— Your tasks —
**1)** From the passage on genetic incompatibility below, reproduce the part that opens with the words containing "To confirm that" and closes with "species as well.".
**2)** Name every organism that the passage on genetic incompatibility mentions.

— Reading text —
== Segment start ==

To confirm that these observations were not specific to the Drosophila DSPR, we used the same method to screen for GRD in two additional RIL panels: The MAGIC panel in Arabidopsis[19] and the NAM panel in maize[20]. We found 7 instances of GRDs in Arabidopsis and 5 in maize (Table S2). Although we have not validated these results, they suggest that GRD is present in other species as well.

Although the contribution of epistasis to variation in fitness is controversial in some fields[21], the Dobzhansky-Muller incompatibility (DMI) model[22, 2] is a widely accepted guiding principle for biologists studying of the genetic basis of intrinsic, postzygotic reproductive isolation. Largely motivated by this model, which predicts that alleles causing hybrid incompatibility are derived and fixed after population divergence, much empirical work in speciation genetics has been dedicated to mapping DMIs between species that diverged relatively long ago on an evolutionarily time scale[2, 1] (Extended Data Figure 5). However, it is unclear if these known examples of so-called ‘speciation genes’[1, 2, 23] are an accurate representation of the earliest events in speciation, which have the greatest biological significance[2]. Even species that have diverged for only ~250,000 years have evolved complete male sterility an estimated 15 times over[24]. A reasonable interpretation of this evidence may concede that known ‘speciation genes’ are unlikely to be the same as those that initially contributed to reproductive isolation, but that these examples are instructive as to the properties of those genes[2] –logic that closely mirrors our own.

== Segment end ==

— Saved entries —
== Segment start ==

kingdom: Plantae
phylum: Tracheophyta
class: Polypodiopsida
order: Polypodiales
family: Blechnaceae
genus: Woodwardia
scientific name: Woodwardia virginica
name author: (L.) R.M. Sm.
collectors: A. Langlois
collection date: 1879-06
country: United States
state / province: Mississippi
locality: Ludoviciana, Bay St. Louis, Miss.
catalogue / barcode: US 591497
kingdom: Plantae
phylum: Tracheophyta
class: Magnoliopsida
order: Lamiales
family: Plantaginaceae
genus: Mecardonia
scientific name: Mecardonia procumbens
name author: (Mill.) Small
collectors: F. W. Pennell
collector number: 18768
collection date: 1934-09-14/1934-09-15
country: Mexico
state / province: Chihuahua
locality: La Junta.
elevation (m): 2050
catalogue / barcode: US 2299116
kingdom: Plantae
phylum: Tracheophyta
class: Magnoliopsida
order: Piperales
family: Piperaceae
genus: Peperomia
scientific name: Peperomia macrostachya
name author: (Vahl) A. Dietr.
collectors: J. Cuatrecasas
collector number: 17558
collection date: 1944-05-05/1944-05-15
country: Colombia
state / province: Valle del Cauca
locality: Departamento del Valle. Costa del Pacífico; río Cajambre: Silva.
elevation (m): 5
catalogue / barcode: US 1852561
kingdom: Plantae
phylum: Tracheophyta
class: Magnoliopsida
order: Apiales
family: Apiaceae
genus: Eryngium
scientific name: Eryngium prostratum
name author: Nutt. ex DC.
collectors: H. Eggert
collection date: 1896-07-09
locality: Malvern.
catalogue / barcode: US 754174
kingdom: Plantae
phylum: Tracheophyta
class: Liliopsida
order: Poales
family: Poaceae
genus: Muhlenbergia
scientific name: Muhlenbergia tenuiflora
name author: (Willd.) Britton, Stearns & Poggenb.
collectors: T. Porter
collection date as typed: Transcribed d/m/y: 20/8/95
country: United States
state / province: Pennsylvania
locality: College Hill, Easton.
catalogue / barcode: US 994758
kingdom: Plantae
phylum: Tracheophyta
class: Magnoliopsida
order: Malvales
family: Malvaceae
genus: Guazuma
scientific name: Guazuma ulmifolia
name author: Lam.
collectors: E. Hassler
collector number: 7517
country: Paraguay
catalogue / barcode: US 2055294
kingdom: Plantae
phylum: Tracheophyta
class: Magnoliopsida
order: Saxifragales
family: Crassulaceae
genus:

== Segment end ==

— Exercise results —
**1)**
To confirm that these observations were not specific to the Drosophila DSPR, we used the same method to screen for GRD in two additional RIL panels: The MAGIC panel in Arabidopsis[19] and the NAM panel in maize[20]. We found 7 instances of GRDs in Arabidopsis and 5 in maize (Table S2). Although we have not validated these results, they suggest that GRD is present in other species as well.

**2)** Drosophila, Arabidopsis, maize